I think I had a pretty boring trusteeship. I really can’t think of a case where there was an unusual asset like Mike’s license plate case. I did have a debtor who was a lawyer who “forgot” to schedule two personal injury cases where she was the plaintiff and fired her attorney the day after the 341 meeting. That case converted to chapter 7 on my motion. It turned out to be a good recovery in the 7.
I recall an unusual case that was the 3d filing for the debtor – case involved a Chapter 13 filed by a power of attorney. The debtor had authorized the first filing with his mother as POA. However, in the most recent case, the debtor claimed he was unaware that the 2d and 3d filings were filed by his mother on his behalf. The 3rd case was filed by the mother to obtain a stay of proceedings by the HOA on New Jersey real property owned by the debtor where his mother was raising his daughter. Prior to the 341(a) Meeting, the actual debtor (not the POA) called our office and advised that he had not filed a bankruptcy case nor authorized anyone to do so on his behalf. That set off lots of bells. The following day the debtor called again, and I spoke with him. He shared a lot of details about his life and past addictions. He also disclosed a contentious relationship with the bankruptcy attorney who filed the petition. The attorney that filed the case was in fact representing the debtor’s mother.
Many questions arose in this 3rd case: The POA was 4 years old; the signature seemed questionable; Debtor’s mother and debtor’s stepfather’s income was listed, not the debtor’s; the debtor resided in Philadelphia, not New Jersey; and Schedule J expenses were difficult to ascertain.
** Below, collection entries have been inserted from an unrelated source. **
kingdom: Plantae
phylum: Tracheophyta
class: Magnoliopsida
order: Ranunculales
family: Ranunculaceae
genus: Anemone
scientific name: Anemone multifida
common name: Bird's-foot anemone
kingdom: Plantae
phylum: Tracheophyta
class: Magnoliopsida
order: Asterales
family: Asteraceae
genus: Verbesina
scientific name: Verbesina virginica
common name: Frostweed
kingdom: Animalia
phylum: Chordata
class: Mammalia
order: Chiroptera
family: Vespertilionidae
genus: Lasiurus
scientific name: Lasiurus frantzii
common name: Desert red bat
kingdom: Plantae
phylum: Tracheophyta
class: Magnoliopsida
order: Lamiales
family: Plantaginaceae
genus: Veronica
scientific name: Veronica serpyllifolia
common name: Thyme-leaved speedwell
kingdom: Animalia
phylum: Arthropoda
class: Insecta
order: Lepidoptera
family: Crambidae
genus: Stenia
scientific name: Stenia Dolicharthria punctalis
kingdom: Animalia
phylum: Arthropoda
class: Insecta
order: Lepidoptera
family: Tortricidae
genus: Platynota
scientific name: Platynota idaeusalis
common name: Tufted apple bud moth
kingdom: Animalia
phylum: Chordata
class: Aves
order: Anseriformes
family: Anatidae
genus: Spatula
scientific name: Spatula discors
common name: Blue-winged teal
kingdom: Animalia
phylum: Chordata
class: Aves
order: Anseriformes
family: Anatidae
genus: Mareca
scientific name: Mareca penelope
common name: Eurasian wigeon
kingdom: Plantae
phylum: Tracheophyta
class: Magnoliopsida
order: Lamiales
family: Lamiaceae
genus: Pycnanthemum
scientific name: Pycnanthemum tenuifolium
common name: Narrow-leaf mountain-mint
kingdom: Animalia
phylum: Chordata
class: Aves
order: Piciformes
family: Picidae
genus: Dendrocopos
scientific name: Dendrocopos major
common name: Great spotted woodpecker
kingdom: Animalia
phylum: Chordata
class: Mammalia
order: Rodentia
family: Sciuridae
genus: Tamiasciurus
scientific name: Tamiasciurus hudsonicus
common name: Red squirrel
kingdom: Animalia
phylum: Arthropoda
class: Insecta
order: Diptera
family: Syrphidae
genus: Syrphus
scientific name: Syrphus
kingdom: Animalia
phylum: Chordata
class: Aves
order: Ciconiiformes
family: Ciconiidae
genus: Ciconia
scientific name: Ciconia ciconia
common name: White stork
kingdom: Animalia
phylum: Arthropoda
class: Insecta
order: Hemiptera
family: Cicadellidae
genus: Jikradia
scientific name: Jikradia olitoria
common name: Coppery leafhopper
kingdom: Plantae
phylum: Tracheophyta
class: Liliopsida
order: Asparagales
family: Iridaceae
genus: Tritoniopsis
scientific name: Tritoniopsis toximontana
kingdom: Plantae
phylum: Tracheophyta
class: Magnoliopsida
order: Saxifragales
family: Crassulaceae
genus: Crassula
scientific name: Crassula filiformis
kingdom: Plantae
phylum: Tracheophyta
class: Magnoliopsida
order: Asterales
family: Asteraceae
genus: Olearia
As a result of these concerns, a Motion to Dismiss was filed. At that time the POA’s attorney withdrew as counsel and new counsel retained. After a hearing on the Motion, the court allowed the case to continue with 180-day bar to future filings should the case be dismissed. Prior to confirmation however the debtor through his mother sought to cut a deal with the HOA attorney to pay arrears under the plan and the case. These efforts were unsuccessful, and the HOA filed a Motion for Stay relief for failure to make post-petition payments and failure to complete the Census Form. The Census form completed by the POA contained inaccurate information and the Board had no way to communicate with the Debtor. The HOA argued the debtor was in breach of non-monetary ownership obligations. At the conclusion of the plenary hearing, Judge Altenburg dismissed the case with a two-year bar to future filing.